**EXCERPTED PASSAGE**
Actually that one's not really clear either.

- anonymous

oh ok then lets go slower

- anonymous

first question is, how many ways can we pick five women from a set of 10 and that is just asking what is 10 choose 5, which we can compute

- bahrom7893

yes, i know why we're doing 10C5 and 12C5, but why are we multiplying them together?

- anonymous

similarly we can compute 12 choose 5 easily enough

- anonymous

by the "counting principle" if there are m ways to do one thing and n ways to do another, then there are mn ways of doing them together

- bahrom7893

ahh ok

- anonymous

think of it this way. for each group of 5 women (there are 252 possible groups) we can pair them up with each of the group of 5 men and there are 792 of them

- anonymous

now once we have selected one of our cominations of 5 men and 5 women, we want to see how many ways we can match them up

- bahrom7893

ohhh i see.. geezz finally.. that bugged me for like 5 hours today..

**DATA TO EXAMINE**
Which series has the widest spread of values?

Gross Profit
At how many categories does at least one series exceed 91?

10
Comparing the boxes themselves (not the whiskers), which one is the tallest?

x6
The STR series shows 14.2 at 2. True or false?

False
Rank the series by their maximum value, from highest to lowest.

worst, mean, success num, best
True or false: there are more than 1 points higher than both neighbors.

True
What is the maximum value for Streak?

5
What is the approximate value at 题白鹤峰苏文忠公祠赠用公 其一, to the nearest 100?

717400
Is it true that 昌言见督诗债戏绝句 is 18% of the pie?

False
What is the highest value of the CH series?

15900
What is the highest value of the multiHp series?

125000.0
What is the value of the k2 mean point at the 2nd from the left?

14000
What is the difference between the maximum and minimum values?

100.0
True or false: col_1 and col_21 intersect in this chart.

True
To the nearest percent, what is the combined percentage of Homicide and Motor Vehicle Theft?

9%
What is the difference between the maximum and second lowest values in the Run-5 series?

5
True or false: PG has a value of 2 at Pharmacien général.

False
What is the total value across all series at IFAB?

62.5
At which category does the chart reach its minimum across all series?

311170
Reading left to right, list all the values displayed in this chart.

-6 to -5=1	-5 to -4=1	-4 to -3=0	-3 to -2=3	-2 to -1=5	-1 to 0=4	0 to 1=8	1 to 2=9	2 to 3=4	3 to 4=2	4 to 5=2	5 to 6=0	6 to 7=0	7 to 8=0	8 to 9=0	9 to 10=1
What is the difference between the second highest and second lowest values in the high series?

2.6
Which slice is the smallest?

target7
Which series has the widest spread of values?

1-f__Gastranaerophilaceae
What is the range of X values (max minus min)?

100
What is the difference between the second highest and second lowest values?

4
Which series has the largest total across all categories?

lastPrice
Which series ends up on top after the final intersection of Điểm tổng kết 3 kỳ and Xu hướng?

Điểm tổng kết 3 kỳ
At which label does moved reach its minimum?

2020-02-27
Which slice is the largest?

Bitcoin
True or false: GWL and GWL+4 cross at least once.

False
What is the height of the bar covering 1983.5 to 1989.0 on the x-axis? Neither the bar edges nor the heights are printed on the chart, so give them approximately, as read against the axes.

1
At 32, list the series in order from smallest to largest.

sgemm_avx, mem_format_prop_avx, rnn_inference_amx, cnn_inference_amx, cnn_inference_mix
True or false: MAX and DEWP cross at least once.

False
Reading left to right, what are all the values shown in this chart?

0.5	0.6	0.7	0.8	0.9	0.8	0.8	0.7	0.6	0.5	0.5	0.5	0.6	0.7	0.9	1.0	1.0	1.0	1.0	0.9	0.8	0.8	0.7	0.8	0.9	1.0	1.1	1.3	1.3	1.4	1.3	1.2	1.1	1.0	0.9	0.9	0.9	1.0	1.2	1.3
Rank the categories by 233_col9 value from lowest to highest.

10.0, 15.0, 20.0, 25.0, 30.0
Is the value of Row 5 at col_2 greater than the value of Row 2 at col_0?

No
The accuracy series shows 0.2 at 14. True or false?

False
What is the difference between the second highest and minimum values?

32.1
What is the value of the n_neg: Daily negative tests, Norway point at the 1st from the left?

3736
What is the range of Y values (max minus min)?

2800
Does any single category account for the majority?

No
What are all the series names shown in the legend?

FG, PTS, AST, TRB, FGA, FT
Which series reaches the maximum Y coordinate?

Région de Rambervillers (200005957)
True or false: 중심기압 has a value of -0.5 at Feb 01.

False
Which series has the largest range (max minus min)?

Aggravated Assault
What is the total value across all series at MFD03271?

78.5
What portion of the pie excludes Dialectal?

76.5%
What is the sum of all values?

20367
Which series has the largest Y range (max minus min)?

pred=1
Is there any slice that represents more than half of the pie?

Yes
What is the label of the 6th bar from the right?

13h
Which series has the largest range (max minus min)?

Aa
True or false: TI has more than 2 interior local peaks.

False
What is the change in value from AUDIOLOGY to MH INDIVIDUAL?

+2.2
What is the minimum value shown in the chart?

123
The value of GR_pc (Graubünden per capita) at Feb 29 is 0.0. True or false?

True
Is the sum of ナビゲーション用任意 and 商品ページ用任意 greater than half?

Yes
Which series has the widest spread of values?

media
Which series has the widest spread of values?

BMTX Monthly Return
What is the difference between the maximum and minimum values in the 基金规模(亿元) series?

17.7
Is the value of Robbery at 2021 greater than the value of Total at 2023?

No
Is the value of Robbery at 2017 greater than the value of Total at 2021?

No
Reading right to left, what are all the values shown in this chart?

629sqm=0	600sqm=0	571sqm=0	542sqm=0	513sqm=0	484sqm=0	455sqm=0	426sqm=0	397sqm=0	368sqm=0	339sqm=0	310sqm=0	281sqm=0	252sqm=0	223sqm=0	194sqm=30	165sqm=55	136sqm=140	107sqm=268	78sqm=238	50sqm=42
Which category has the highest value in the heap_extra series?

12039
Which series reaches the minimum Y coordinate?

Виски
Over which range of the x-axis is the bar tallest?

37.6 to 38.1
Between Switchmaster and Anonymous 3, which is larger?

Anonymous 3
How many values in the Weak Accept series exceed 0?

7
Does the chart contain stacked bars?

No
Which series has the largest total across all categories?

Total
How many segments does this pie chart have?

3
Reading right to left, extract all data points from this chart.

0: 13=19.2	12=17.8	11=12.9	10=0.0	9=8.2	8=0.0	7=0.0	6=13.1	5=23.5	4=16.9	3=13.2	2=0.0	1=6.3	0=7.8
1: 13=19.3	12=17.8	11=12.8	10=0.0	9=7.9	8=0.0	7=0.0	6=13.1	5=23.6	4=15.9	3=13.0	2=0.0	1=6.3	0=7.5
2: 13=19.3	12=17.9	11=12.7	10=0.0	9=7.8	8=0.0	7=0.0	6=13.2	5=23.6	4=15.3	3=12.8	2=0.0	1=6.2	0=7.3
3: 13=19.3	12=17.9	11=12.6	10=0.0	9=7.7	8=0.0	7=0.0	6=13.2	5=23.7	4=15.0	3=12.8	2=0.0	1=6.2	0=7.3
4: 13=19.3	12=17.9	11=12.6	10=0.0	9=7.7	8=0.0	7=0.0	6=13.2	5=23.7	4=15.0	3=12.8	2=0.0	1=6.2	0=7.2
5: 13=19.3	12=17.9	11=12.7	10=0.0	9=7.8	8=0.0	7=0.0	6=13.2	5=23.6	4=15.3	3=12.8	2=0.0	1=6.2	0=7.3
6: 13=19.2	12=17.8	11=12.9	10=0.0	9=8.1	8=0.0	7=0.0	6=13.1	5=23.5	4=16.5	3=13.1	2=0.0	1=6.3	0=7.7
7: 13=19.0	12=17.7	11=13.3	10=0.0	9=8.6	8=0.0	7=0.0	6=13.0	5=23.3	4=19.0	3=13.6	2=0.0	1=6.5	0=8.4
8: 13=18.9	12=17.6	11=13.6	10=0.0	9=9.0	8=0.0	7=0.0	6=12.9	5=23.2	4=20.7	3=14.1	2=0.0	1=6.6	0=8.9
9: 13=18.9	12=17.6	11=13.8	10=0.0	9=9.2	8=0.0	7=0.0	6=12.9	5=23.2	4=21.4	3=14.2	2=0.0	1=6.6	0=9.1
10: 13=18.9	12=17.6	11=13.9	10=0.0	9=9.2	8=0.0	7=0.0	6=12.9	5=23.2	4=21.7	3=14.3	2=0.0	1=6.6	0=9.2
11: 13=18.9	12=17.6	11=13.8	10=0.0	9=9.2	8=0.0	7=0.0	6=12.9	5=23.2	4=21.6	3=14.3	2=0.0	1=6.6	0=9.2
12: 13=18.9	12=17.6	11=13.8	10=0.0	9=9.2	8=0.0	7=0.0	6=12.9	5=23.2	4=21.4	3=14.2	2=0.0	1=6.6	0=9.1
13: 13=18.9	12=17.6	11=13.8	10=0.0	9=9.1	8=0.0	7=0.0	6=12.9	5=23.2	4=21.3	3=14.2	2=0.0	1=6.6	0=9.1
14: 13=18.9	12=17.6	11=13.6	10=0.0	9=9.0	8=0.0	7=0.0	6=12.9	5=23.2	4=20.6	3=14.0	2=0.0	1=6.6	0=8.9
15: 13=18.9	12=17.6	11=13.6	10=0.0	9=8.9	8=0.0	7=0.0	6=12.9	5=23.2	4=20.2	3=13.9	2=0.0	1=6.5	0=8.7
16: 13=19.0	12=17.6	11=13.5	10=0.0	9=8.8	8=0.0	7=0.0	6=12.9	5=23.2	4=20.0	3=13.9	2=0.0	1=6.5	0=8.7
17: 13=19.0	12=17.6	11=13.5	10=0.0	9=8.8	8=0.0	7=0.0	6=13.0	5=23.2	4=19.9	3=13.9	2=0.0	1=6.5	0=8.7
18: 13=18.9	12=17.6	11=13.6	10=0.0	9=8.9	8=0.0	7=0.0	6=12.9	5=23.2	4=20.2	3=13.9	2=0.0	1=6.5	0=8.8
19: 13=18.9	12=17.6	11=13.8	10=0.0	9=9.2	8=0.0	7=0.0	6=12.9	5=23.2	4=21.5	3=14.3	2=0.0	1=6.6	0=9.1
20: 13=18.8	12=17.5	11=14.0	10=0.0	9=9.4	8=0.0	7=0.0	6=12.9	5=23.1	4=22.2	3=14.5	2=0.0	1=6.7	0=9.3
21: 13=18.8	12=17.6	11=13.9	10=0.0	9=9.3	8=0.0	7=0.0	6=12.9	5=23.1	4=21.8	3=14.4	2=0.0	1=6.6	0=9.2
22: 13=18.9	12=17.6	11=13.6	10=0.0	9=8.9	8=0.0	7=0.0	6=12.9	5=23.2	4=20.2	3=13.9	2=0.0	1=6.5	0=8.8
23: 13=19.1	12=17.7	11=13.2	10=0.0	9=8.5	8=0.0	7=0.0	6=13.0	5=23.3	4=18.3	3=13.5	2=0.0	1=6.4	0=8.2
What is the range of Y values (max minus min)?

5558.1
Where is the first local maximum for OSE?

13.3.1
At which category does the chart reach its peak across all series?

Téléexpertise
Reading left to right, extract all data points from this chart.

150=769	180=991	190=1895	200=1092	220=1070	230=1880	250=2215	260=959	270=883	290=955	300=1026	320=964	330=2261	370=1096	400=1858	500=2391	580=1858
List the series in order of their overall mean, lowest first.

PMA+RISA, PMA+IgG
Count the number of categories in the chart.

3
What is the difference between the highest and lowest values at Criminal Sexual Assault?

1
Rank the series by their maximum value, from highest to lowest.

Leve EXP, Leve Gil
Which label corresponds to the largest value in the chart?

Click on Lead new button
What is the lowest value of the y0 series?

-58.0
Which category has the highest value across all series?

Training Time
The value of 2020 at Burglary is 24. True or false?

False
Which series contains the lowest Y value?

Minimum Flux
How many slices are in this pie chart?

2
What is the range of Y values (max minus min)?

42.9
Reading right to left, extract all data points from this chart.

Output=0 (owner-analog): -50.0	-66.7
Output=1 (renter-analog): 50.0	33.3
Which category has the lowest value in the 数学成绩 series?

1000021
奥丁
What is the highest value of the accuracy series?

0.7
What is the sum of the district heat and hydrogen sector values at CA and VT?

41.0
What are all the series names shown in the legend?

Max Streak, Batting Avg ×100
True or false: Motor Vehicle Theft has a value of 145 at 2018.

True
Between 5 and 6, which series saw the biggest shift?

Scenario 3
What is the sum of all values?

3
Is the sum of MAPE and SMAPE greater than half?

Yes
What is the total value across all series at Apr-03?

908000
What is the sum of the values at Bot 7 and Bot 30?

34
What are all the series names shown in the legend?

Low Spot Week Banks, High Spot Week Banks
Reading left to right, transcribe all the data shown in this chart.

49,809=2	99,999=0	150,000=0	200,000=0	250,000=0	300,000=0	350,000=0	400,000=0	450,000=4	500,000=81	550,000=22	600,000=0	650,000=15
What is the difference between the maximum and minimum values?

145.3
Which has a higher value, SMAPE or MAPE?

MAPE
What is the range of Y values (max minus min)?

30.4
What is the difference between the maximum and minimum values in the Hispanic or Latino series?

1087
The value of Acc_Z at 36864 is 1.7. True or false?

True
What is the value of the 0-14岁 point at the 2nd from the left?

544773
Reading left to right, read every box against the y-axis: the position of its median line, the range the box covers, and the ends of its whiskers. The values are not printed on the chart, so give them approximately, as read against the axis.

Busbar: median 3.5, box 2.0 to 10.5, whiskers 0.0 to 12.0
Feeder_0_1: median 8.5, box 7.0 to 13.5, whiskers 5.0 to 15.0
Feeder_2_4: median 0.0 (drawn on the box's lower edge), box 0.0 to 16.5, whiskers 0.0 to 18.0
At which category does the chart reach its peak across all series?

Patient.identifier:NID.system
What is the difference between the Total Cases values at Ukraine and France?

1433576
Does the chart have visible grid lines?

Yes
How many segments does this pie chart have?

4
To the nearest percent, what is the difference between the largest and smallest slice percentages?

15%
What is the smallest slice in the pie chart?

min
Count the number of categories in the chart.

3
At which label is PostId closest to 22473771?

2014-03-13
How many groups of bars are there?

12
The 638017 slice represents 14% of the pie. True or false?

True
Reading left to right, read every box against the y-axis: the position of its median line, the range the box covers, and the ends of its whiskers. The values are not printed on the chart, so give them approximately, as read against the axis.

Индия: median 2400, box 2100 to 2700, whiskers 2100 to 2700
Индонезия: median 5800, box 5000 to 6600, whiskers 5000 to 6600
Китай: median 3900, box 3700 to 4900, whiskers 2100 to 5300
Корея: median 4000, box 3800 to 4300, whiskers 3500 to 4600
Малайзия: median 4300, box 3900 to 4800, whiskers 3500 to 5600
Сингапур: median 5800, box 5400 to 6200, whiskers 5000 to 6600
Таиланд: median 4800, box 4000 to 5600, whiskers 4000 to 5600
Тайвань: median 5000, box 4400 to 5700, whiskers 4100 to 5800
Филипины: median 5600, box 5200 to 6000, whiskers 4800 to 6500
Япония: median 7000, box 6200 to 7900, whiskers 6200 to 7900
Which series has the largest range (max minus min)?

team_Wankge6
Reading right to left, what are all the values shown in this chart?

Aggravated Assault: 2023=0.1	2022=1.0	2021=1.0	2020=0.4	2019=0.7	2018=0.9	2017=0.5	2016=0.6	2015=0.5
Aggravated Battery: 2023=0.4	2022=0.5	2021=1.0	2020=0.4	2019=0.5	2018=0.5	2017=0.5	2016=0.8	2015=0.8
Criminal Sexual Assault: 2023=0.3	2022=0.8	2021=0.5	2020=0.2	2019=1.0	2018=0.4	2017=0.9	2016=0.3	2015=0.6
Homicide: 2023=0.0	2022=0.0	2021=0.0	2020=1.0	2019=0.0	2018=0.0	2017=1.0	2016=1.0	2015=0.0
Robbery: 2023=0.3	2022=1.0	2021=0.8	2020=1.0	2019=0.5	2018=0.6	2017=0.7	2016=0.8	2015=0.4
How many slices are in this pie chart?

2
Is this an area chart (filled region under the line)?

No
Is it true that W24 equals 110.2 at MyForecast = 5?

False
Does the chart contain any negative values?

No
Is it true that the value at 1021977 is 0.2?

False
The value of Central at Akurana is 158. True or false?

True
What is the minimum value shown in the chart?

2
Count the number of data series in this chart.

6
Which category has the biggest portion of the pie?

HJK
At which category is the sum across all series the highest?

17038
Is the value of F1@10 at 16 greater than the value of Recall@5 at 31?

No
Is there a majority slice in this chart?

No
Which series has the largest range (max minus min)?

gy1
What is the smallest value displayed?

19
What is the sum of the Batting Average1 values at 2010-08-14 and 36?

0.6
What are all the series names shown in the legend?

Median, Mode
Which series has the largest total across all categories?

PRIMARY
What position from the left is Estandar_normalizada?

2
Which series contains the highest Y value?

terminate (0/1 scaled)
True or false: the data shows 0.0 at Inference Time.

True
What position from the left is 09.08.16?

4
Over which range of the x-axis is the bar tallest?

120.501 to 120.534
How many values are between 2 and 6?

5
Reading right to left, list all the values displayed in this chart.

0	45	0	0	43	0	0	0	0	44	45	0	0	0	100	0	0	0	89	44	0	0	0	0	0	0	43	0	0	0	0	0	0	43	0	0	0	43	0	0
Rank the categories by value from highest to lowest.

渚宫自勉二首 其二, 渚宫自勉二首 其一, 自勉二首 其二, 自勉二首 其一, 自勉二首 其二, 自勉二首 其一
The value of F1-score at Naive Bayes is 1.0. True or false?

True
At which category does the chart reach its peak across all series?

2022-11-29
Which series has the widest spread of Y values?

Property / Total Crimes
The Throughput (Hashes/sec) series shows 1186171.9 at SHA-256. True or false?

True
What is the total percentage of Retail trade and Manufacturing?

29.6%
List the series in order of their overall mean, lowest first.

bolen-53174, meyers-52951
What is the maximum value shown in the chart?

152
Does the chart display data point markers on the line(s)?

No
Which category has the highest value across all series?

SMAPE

**TASK SET**
A - Do these statements agree with the thread on choosing five women and five men? (i) There are 252 possible groups of five women. (ii) By the counting principle, m ways to do one thing and n ways to do another give m + n ways of doing them together. (iii) The confusion had lasted about five hours that day. For each, answer yes or no and quote the deciding words.
B - In the thread on choosing five women and five men, why are 10C5 and 12C5 multiplied together?
C - Proceed with the thread on choosing five women and five men, starting after its final post.

**REPLIES**
A - (i) Yes: "(there are 252 possible groups)". (ii) No: "then there are mn ways of doing them together". (iii) Yes: "that bugged me for like 5 hours today".

B - By the counting principle, if there are m ways to do one thing and n ways to do another, there are mn ways to do both. Each of the 252 groups of five women can be paired with each of the 792 groups of five men.

C -
- anonymous

that is like asking how many ways can you put five men in five chairs (not to be too crude about it)

- anonymous

and that is of course 5!

- anonymous

so you multiply all this mess together to get your answer

- anonymous

clear ? that counting principle, simple as it is, is powerful stuff

- bahrom7893

the 5!* that mess is slowly sinking in

- anonymous

again it is the counting principle. you put the women in a row. how many choices of men for the first woman? 5
then he is matched, leaves 4 choices for the second women
etc
give
\[5\times 4\times 3\times 2\times 1=5!\] possible matches

- anonymous

or vice versa if you don't want to be sexist about it

- bahrom7893

no I understand 5!, I mean 5! * everything else

- bahrom7893

this counting principle's always bugging me out... dang it.

- anonymous

but clearer now i hope. counting principle again.
\[792\times 252\] possible groups of 5 men and 5 women, then once that is chosen another 5! ways to match them up

- bahrom7893

ok that makes it a little clearer. hold on, i have another question, for some reason they're adding this time.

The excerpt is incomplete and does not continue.